SRC="$(cd "$(dirname "$0")" && pwd)"

install -m 0755 "$SRC/strix-fan-daemon.sh"      /usr/local/sbin/strix-fan-daemon.sh
install -m 0644 "$SRC/strix-fan-daemon.service" /etc/systemd/system/strix-fan-daemon.service

systemctl daemon-reload
systemctl enable strix-fan-daemon.service
systemctl restart strix-fan-daemon.service   # restart so a re-install actually picks up script changes
sleep 1
systemctl status --no-pager strix-fan-daemon.service || true
echo
echo "Installed. Follow it live with:  journalctl -fu strix-fan-daemon"
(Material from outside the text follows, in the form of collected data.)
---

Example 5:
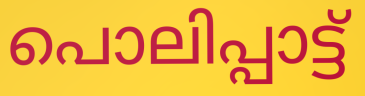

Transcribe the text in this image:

പൊലിപ്പാട്ട്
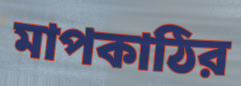
মাপকাঠির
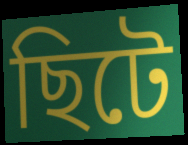
ছিটে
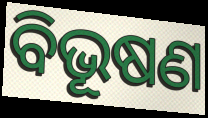
ବିଭୂଷଣ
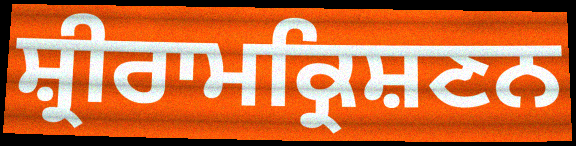
ਸ਼੍ਰੀਰਾਮਕ੍ਰਿਸ਼ਣਨ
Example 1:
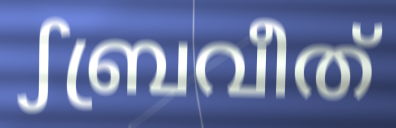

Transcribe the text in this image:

ഽബ്രവീത്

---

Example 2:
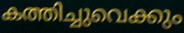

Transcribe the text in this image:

കത്തിച്ചുവെക്കും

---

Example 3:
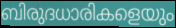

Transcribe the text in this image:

ബിരുദധാരികളെയും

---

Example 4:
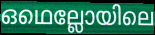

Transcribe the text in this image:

ഒഥെല്ലോയിലെ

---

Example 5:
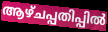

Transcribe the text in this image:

ആഴ്ചപ്പതിപ്പിൽ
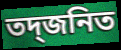
তদ্জনিত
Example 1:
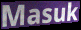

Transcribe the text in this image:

Masuk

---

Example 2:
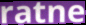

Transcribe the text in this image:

ratne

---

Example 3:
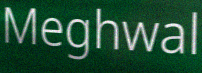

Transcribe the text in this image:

Meghwal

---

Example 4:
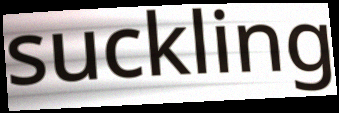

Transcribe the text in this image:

suckling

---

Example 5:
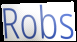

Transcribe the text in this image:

Robs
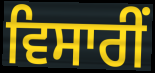
ਵਿਸਾਰੀਂ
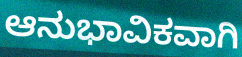
ಆನುಭಾವಿಕವಾಗಿ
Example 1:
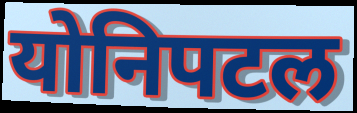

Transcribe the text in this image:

योनिपटल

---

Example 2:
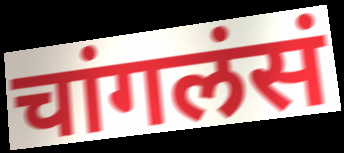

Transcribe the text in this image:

चांगलंसं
Drop those three in a directory, then:

sudo ./install.sh
journalctl -fu strix-fan-daemon      # watch it work

The real bug was man all along

Here’s the part I’d want past-Damen to read. Every one of these three deaths already had a fix written down - ryzenadj after the first, fan-pinning and then a whole bench wrapper after the second. What kept failing was process: a fix you have to remember to apply is a fix that eventually doesn’t get applied.
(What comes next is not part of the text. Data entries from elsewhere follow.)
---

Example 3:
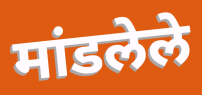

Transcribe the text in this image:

मांडलेले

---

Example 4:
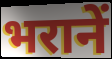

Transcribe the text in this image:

भरानें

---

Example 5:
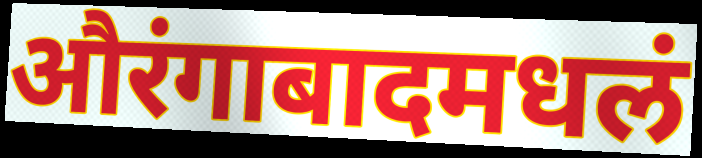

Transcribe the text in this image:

औरंगाबादमधलं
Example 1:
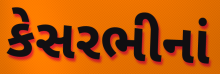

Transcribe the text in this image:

કેસરભીનાં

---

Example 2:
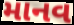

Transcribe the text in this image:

માનવ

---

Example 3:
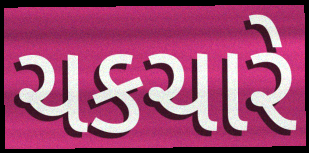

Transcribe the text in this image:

ચકચારે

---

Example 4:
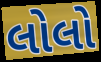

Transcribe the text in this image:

લોલો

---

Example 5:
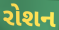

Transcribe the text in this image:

રોશન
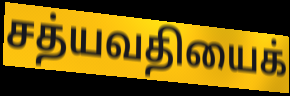
சத்யவதியைக்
So now, the protection runs as a service the box starts itself - watching temperature continuously rather than waiting on me!

The usual caveats

Fans only - this does not cover the burst-spike death. The very first thermal crash wasn’t a slow cook; it was a 165W CPU+GPU transient that tripped a hard shutdown faster than any fan can respond. Fans can’t save you from that - only a power cap can. This daemon is deliberately fans-only, so for burst protection you still want the ryzenadj cap from the first post. What it fixes is the sustained-load death (the one that ate the 262K bench), which is the one that actually keeps happening to me.
It’s reactive. The curve engages as Tctl climbs past 75, so there’s a brief warm-up transient at the start of a heavy load before the fans spin up - unlike pinning them by hand before you start. Fine for sustained benchmarks; if you wanted to close that gap you’d add a load-aware floor on top of the curve.
One box, one EC. All of this is specific to the ec_su_axb35 driver on this particular miniPC. The shape of the solution generalizes; the sysfs paths and fan levels may not.

General neat learnings

If your fans have no hwmon PWM, the standard tooling won’t help - find the vendor EC’s sysfs and drive it yourself. It’s less work than it sounds: this whole daemon is one poll loop and four config values.
Watch the temperature that kills the box, not the convenient one. Tctl, not the EC’s polite low-reading sensor.

The least reliable component in this miniPC was always the human holding the SSH session. It’s a hundred lines of bash’s job now, and bash doesn’t forget to turn the fans on.